WHAT TO WORK ON: All entries, exactly as written, should be output again.

RECORDS FOR THE TASK section start

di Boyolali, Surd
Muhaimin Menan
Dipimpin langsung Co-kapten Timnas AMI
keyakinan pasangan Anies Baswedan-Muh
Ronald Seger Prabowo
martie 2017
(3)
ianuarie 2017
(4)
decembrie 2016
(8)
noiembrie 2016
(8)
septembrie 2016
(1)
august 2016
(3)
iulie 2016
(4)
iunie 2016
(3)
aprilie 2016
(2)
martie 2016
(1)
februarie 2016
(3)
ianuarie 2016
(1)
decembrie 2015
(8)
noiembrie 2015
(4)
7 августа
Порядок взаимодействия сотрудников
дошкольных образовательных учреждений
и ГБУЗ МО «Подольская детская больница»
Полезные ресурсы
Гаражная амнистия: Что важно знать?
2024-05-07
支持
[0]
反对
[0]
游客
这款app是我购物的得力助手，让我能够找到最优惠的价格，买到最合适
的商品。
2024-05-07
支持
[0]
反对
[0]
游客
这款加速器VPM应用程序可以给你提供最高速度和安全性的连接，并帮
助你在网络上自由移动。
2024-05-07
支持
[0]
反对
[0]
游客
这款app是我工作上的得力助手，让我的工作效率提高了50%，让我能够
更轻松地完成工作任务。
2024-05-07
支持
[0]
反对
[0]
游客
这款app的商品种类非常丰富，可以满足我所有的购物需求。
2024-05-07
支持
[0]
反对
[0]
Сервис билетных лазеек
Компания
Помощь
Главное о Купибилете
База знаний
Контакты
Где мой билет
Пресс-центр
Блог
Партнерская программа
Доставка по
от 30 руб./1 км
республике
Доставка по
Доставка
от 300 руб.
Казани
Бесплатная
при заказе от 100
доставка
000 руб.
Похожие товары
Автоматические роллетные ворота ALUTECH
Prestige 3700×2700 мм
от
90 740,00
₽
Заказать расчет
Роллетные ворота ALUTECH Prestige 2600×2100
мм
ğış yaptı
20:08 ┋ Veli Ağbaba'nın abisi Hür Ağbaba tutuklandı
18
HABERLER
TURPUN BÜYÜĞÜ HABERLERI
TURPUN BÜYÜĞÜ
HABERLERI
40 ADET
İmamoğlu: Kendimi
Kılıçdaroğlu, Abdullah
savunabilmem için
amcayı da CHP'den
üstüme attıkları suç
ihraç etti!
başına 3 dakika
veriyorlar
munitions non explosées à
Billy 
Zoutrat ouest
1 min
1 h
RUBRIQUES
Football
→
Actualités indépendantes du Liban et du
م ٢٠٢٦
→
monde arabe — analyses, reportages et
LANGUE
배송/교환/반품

RECORDS FOR THE TASK section end

ANSWER FOR THIS EXERCISE:
di Boyolali, Surd
Muhaimin Menan
Dipimpin langsung Co-kapten Timnas AMI
keyakinan pasangan Anies Baswedan-Muh
Ronald Seger Prabowo
martie 2017
(3)
ianuarie 2017
(4)
decembrie 2016
(8)
noiembrie 2016
(8)
septembrie 2016
(1)
august 2016
(3)
iulie 2016
(4)
iunie 2016
(3)
aprilie 2016
(2)
martie 2016
(1)
februarie 2016
(3)
ianuarie 2016
(1)
decembrie 2015
(8)
noiembrie 2015
(4)
7 августа
Порядок взаимодействия сотрудников
дошкольных образовательных учреждений
и ГБУЗ МО «Подольская детская больница»
Полезные ресурсы
Гаражная амнистия: Что важно знать?
2024-05-07
支持
[0]
反对
[0]
游客
这款app是我购物的得力助手，让我能够找到最优惠的价格，买到最合适
的商品。
2024-05-07
支持
[0]
反对
[0]
游客
这款加速器VPM应用程序可以给你提供最高速度和安全性的连接，并帮
助你在网络上自由移动。
2024-05-07
支持
[0]
反对
[0]
游客
这款app是我工作上的得力助手，让我的工作效率提高了50%，让我能够
更轻松地完成工作任务。
2024-05-07
支持
[0]
反对
[0]
游客
这款app的商品种类非常丰富，可以满足我所有的购物需求。
2024-05-07
支持
[0]
反对
[0]
Сервис билетных лазеек
Компания
Помощь
Главное о Купибилете
База знаний
Контакты
Где мой билет
Пресс-центр
Блог
Партнерская программа
Доставка по
от 30 руб./1 км
республике
Доставка по
Доставка
от 300 руб.
Казани
Бесплатная
при заказе от 100
доставка
000 руб.
Похожие товары
Автоматические роллетные ворота ALUTECH
Prestige 3700×2700 мм
от
90 740,00
₽
Заказать расчет
Роллетные ворота ALUTECH Prestige 2600×2100
мм
ğış yaptı
20:08 ┋ Veli Ağbaba'nın abisi Hür Ağbaba tutuklandı
18
HABERLER
TURPUN BÜYÜĞÜ HABERLERI
TURPUN BÜYÜĞÜ
HABERLERI
40 ADET
İmamoğlu: Kendimi
Kılıçdaroğlu, Abdullah
savunabilmem için
amcayı da CHP'den
üstüme attıkları suç
ihraç etti!
başına 3 dakika
veriyorlar
munitions non explosées à
Billy 
Zoutrat ouest
1 min
1 h
RUBRIQUES
Football
→
Actualités indépendantes du Liban et du
م ٢٠٢٦
→
monde arabe — analyses, reportages et
LANGUE
배송/교환/반품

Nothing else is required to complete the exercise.